What this task involves: Put every text line from all of the records below into a single numbered list, skipping any blank lines. Leave the pictures out of the answer.
• • •
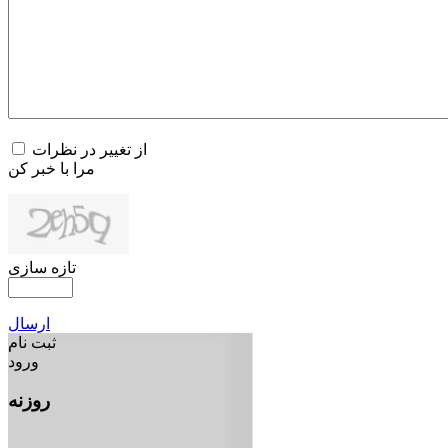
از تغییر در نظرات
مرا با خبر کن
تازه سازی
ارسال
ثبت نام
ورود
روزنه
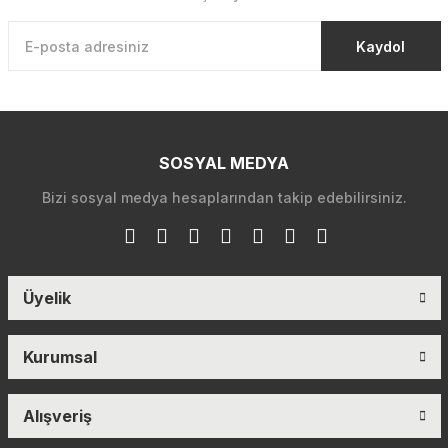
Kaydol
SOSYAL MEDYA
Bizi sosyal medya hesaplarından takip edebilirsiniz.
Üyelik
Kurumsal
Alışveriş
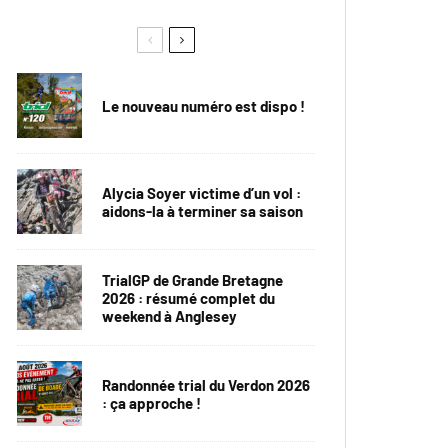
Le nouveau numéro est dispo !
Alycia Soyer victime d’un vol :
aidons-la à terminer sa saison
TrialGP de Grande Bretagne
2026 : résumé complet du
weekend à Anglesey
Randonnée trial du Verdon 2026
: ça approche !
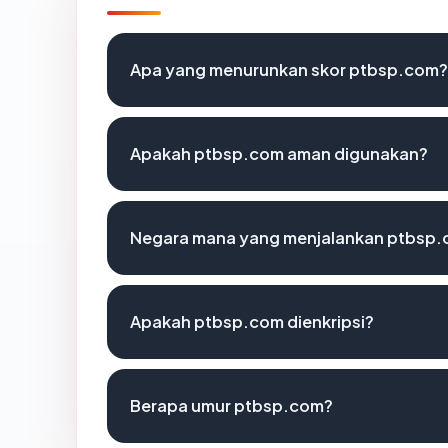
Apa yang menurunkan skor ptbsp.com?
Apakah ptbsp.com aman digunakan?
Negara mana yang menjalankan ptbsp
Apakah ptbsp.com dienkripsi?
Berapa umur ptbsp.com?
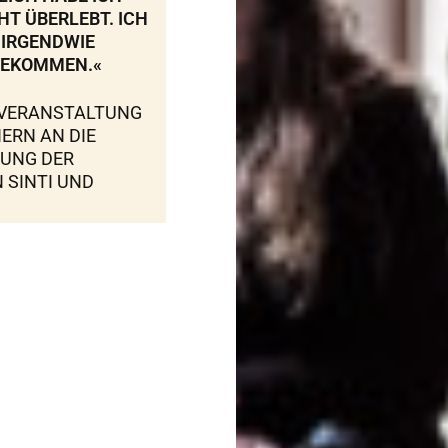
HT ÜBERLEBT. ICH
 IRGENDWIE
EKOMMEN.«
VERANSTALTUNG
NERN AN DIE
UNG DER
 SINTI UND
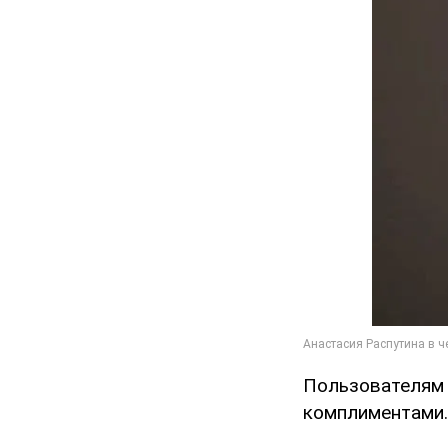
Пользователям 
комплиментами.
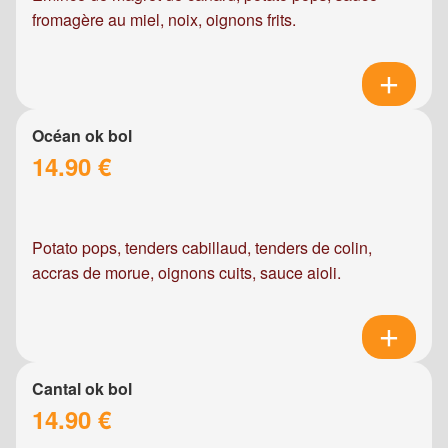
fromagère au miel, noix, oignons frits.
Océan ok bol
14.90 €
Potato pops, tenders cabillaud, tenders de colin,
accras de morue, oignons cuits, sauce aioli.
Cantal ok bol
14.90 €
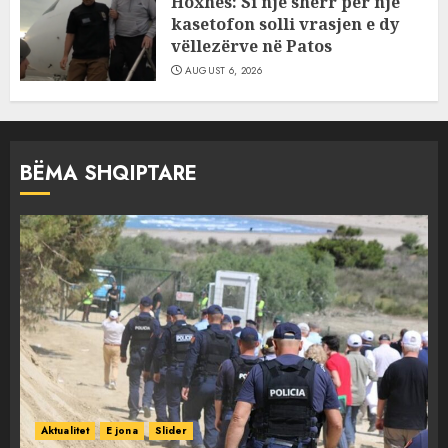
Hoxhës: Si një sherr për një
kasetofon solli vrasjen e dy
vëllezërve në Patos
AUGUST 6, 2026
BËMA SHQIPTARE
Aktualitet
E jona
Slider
• • •
Answer section:
1. از تغییر در نظرات
2. مرا با خبر کن
3. تازه سازی
4. ارسال
5. ثبت نام
6. ورود
7. روزنه
8. Kaydol
9. SOSYAL MEDYA
10. Bizi sosyal medya hesaplarından takip edebilirsiniz.
11. Üyelik
12. Kurumsal
13. Alışveriş
14. Le nouveau numéro est dispo !
15. Alycia Soyer victime d’un vol :
16. aidons-la à terminer sa saison
17. TrialGP de Grande Bretagne
18. 2026 : résumé complet du
19. weekend à Anglesey
20. Randonnée trial du Verdon 2026
21. : ça approche !
22. Apa yang menurunkan skor ptbsp.com?
23. Apakah ptbsp.com aman digunakan?
24. Negara mana yang menjalankan ptbsp
25. Apakah ptbsp.com dienkripsi?
26. Berapa umur ptbsp.com?
27. HT ÜBERLEBT. ICH
28.  IRGENDWIE
29. EKOMMEN.«
30. VERANSTALTUNG
31. NERN AN DIE
32. UNG DER
33.  SINTI UND
34. Пользователям 
35. комплиментами.
36. fromagère au miel, noix, oignons frits.
37. Océan ok bol
38. 14.90 €
39. Potato pops, tenders cabillaud, tenders de colin,
40. accras de morue, oignons cuits, sauce aioli.
41. Cantal ok bol
42. 14.90 €
43. Hoxhës: Si një sherr për një
44. kasetofon solli vrasjen e dy
45. vëllezërve në Patos
46. AUGUST 6, 2026
47. BËMA SHQIPTARE
48. Aktualitet
49. E jona
50. Slider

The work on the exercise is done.